S’il n’y avait que moi, ce ne serait pas un problème : on peut mener une existence tout à fait ordinaire avec le QI d’un caillou, on peut même faire carrière sur Cnews ou briguer l’investiture chez Les républicains. L’ennui, c’est que beaucoup sont touchés par cet effet très indésirable : membres du gouvernement, ministres, présidents, médecins médiatiques, éditorialistes, invités chroniques n’ayant aucune compétence sur les sujets sur lesquels ils sont incités à donner leur avis en direct, pseudo-gourous rassuristes, vendeurs d’alarmisme au porte-à-porte, présentateurs vedettes indignés professionnels passés maîtres dans l’art du populisme bistrotier… la liste des imbéciles très heureux de gloser en plateau (et de ceux qui les écoutent) s’est allongée sur un rythme à rendre jaloux les virus répliquants et les variants de souches, tant leur taux de reproduction atteint des sommets qui ne tiendraient pas sur les diaporamas bigarrés du ministre de la santé…

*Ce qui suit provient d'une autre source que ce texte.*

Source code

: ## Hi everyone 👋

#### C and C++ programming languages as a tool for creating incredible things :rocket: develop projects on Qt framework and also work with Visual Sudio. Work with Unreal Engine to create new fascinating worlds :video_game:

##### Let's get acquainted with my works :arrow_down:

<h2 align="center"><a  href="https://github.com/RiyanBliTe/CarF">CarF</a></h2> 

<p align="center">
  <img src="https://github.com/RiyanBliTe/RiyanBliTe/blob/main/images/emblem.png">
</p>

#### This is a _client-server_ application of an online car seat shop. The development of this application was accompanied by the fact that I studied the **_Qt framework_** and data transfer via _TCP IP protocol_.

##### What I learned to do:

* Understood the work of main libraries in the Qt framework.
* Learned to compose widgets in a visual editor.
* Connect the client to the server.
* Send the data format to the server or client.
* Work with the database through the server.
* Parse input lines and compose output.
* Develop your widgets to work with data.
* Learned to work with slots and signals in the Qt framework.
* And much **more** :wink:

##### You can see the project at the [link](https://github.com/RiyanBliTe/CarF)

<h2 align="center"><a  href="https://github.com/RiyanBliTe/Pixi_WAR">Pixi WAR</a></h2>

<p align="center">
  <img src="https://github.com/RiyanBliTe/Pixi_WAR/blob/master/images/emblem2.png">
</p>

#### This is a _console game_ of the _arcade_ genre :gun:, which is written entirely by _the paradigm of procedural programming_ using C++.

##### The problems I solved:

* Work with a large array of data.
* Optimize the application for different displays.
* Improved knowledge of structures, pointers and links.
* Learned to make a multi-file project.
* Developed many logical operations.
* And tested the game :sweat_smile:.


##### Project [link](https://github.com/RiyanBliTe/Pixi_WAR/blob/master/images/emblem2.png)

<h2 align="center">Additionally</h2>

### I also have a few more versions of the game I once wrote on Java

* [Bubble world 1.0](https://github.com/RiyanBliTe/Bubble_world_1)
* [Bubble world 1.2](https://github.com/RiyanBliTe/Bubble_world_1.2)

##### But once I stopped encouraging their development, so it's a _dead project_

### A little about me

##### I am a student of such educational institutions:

Depuis l’apparition de la maladie du pangolin qui aurait bouffé de la chauve-souris avant de se faire boulotter par un gourmet asiatique et ainsi prouver une fois pour toute que zoonose n’est pas qu’un concept théorique et un mot qui peut rapporter 48 points au Scrabble, on en apprend tous les jours sur ce virus qui se propage aussi vite que les mensonges et les sophismes aux heures de grande écoute. À bien regarder les affreux du Rassemblement National qui profitent de la crise et des médias pour déverser leur bile excluante sur tous les micros qu’on leur tend au mépris des règles sanitaires en vigueur ; en écoutant les loulous de la France Insoumise qui ne sont jamais les derniers pour rivaliser de bêtise avec le gastéropode commun, une poule dans une fabrique de briquets ou un ex-journaliste sportif reconverti dans l’outrance professionnelle ; en zappant chaque soir sur les chaînes d’infos où les fâcheux, les polémistes appointés et les experts médicaux auto-nommés alternativement rassurants ou pessimistes discutaient les préconisations gouvernementales et commentaient la parole des ministres choisis dans une majorité de carton ; en échangeant sur Internet avec l’électeur moyen qui à l’instar du concurrent de Koh Lanta vote davantage contre le candidat avec lequel il a « le moins d’affinités » que pour celui dont il partage les idées ; en observant le monde et l’époque, en lisant, en me questionnant, en tentant d’analyser autant la forme que le fond, j’en arrivais toujours à la conclusion cruelle que le coronavirus rend désespérément con.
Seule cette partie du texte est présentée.